Tomáš Halík, um dos maiores teólogos da atualidade, escreveu um livro chamado Toque as feridas (2016), no qual, logo nas primeiras páginas, recorda um acontecimento da vida de São Martinho: “Dizem que o próprio satanás apareceu ao santo sob a aparência de Cristo. No entanto, São Martinho não foi enganado. Ele perguntou: ‘Onde estão as tuas feridas?’”
III. Pistas para reflexão
O domingo da Misericórdia não pode ser celebrado longe das “feridas do mundo”. De fato, o mesmo Halík, na obra supracitada, escreveu: “Não acredito em ‘fé sem feridas’, em uma Igreja sem feridas, em um Deus sem feridas. Somente o Deus ferido através de nossa fé ferida poderia curar o nosso mundo ferido”. A misericórdia é o compromisso de “tocar as feridas”. Estar longe delas pode significar, como para Tomé, estar longe do Ressuscitado.
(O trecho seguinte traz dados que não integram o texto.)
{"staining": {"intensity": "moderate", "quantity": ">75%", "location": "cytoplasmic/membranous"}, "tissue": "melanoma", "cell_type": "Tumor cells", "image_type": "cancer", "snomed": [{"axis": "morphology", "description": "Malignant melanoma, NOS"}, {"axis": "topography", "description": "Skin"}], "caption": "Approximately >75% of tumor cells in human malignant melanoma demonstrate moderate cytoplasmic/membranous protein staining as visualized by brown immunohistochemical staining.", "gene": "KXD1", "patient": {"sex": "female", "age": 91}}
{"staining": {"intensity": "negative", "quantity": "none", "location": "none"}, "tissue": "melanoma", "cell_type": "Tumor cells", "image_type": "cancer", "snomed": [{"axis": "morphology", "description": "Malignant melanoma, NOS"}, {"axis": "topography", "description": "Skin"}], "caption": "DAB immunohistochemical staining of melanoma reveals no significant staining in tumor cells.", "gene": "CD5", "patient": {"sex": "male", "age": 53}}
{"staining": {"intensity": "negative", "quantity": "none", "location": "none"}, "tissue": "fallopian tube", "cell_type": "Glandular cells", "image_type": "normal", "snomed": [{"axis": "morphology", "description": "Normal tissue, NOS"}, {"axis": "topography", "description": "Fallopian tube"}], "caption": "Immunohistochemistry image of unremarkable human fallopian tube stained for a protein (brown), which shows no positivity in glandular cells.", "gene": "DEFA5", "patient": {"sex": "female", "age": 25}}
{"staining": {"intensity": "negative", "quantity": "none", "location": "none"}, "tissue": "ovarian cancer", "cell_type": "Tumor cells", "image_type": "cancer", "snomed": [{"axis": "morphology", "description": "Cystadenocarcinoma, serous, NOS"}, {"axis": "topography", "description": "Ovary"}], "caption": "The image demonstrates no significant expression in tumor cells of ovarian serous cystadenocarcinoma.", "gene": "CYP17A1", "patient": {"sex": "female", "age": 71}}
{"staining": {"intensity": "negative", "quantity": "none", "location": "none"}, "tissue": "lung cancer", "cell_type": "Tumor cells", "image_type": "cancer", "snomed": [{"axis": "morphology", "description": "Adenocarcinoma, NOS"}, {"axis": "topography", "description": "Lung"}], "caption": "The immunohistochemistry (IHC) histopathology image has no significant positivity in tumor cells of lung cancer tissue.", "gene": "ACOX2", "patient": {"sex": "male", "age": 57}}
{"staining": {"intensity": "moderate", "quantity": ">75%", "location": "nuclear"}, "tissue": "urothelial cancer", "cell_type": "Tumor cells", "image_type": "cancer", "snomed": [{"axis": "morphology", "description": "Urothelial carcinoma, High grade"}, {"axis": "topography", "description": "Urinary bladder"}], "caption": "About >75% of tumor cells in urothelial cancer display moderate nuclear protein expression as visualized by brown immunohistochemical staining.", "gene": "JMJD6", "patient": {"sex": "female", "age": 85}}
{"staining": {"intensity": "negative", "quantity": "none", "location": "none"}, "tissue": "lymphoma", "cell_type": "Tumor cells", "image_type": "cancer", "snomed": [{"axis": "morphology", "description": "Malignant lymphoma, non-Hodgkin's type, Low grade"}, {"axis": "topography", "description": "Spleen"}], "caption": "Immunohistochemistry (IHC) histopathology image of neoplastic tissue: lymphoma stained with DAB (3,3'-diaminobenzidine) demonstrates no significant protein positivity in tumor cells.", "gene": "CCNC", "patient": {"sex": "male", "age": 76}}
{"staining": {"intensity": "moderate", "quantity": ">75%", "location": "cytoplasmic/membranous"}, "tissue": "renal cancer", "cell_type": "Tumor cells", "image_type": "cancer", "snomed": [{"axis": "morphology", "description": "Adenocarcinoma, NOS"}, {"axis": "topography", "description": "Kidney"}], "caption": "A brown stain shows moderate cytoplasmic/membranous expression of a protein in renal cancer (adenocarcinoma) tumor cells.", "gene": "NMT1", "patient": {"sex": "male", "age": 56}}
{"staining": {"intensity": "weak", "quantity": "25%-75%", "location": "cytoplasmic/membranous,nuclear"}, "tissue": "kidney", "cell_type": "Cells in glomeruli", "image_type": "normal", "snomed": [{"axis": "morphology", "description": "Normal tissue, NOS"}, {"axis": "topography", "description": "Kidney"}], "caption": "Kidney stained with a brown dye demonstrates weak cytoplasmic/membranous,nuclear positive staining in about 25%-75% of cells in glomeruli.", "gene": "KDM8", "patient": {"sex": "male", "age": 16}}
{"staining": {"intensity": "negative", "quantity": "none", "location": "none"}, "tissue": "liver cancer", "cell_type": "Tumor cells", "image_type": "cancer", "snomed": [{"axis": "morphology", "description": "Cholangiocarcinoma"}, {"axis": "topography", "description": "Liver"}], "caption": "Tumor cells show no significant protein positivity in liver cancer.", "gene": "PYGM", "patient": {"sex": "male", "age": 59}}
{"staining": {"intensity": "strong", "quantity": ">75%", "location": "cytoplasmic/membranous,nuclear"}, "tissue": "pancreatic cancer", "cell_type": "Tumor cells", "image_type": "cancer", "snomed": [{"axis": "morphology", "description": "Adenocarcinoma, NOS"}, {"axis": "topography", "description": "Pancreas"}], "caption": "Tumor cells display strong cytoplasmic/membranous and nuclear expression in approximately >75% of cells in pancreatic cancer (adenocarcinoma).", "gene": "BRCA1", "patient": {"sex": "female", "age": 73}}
O lugar fundamental para viver a misericórdia e o novo “estilo” de vida é a comunidade, por meio da fraternidade, dos vínculos, da amizade, da partilha, da oração, da escuta da Palavra e do pão da Eucaristia. É também na comunidade que podemos partilhar as dores e as feridas que carregamos, bem como ajudar a curar e consolar as chagas de um mundo ferido.
Maicon André Malacarne*
*é presbítero da diocese de Erexim-RS. Possui mestrado em Teologia Moral pela Pontifícia Academia Alfonsiana (Roma), onde atualmente é doutorando na mesma área. É especialista em Juventude no Mundo Contemporâneo pela Faculdade Jesuíta de Filosofia e Teologia (Faje – Belo Horizonte-MG), formado em Filosofia pelo Instituto de Filosofia Berthier (Ifibe – Passo Fundo-RS) e em Teologia pela Itepa Faculdades (Passo Fundo-RS). É aluno de doutorado em Teologia Moral da Pontifícia Academia Alfonsiana (Roma). E-mail: [email protected]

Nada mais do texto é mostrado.